═══ Dataset records

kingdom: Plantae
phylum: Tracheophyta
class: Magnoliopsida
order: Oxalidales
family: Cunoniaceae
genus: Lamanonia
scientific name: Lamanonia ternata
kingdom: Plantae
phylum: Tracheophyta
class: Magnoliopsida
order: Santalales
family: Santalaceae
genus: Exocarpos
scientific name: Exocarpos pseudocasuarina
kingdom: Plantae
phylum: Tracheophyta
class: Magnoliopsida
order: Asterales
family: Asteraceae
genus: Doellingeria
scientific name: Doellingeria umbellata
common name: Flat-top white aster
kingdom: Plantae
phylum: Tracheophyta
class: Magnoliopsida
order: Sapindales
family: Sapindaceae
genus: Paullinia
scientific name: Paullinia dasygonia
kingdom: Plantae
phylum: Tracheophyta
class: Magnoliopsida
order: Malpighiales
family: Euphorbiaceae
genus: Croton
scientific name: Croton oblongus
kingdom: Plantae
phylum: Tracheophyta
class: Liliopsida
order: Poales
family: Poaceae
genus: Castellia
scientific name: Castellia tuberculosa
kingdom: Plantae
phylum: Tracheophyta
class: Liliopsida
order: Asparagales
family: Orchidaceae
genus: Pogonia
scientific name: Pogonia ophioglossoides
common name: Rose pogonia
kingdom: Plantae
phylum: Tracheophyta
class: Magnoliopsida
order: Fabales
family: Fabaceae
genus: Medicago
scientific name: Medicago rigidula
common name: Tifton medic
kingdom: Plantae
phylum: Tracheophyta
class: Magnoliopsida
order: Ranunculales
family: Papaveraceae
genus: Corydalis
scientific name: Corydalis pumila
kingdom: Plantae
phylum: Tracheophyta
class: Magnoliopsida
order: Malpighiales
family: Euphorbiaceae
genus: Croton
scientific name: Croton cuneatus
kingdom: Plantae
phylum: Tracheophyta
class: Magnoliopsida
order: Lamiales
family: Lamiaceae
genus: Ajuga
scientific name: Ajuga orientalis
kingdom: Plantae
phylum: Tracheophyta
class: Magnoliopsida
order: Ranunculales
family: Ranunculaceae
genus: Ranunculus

══════

- [Exercise]:
Convert every line of the listing above into a Markdown table with the columns Row and Line, numbering the rows in order and leaving out blank lines.

- [Full answer]:
| Row | Line |
|---|---|
| 1 | kingdom: Plantae |
| 2 | phylum: Tracheophyta |
| 3 | class: Magnoliopsida |
| 4 | order: Oxalidales |
| 5 | family: Cunoniaceae |
| 6 | genus: Lamanonia |
| 7 | scientific name: Lamanonia ternata |
| 8 | kingdom: Plantae |
| 9 | phylum: Tracheophyta |
| 10 | class: Magnoliopsida |
| 11 | order: Santalales |
| 12 | family: Santalaceae |
| 13 | genus: Exocarpos |
| 14 | scientific name: Exocarpos pseudocasuarina |
| 15 | kingdom: Plantae |
| 16 | phylum: Tracheophyta |
| 17 | class: Magnoliopsida |
| 18 | order: Asterales |
| 19 | family: Asteraceae |
| 20 | genus: Doellingeria |
| 21 | scientific name: Doellingeria umbellata |
| 22 | common name: Flat-top white aster |
| 23 | kingdom: Plantae |
| 24 | phylum: Tracheophyta |
| 25 | class: Magnoliopsida |
| 26 | order: Sapindales |
| 27 | family: Sapindaceae |
| 28 | genus: Paullinia |
| 29 | scientific name: Paullinia dasygonia |
| 30 | kingdom: Plantae |
| 31 | phylum: Tracheophyta |
| 32 | class: Magnoliopsida |
| 33 | order: Malpighiales |
| 34 | family: Euphorbiaceae |
| 35 | genus: Croton |
| 36 | scientific name: Croton oblongus |
| 37 | kingdom: Plantae |
| 38 | phylum: Tracheophyta |
| 39 | class: Liliopsida |
| 40 | order: Poales |
| 41 | family: Poaceae |
| 42 | genus: Castellia |
| 43 | scientific name: Castellia tuberculosa |
| 44 | kingdom: Plantae |
| 45 | phylum: Tracheophyta |
| 46 | class: Liliopsida |
| 47 | order: Asparagales |
| 48 | family: Orchidaceae |
| 49 | genus: Pogonia |
| 50 | scientific name: Pogonia ophioglossoides |
| 51 | common name: Rose pogonia |
| 52 | kingdom: Plantae |
| 53 | phylum: Tracheophyta |
| 54 | class: Magnoliopsida |
| 55 | order: Fabales |
| 56 | family: Fabaceae |
| 57 | genus: Medicago |
| 58 | scientific name: Medicago rigidula |
| 59 | common name: Tifton medic |
| 60 | kingdom: Plantae |
| 61 | phylum: Tracheophyta |
| 62 | class: Magnoliopsida |
| 63 | order: Ranunculales |
| 64 | family: Papaveraceae |
| 65 | genus: Corydalis |
| 66 | scientific name: Corydalis pumila |
| 67 | kingdom: Plantae |
| 68 | phylum: Tracheophyta |
| 69 | class: Magnoliopsida |
| 70 | order: Malpighiales |
| 71 | family: Euphorbiaceae |
| 72 | genus: Croton |
| 73 | scientific name: Croton cuneatus |
| 74 | kingdom: Plantae |
| 75 | phylum: Tracheophyta |
| 76 | class: Magnoliopsida |
| 77 | order: Lamiales |
| 78 | family: Lamiaceae |
| 79 | genus: Ajuga |
| 80 | scientific name: Ajuga orientalis |
| 81 | kingdom: Plantae |
| 82 | phylum: Tracheophyta |
| 83 | class: Magnoliopsida |
| 84 | order: Ranunculales |
| 85 | family: Ranunculaceae |
| 86 | genus: Ranunculus |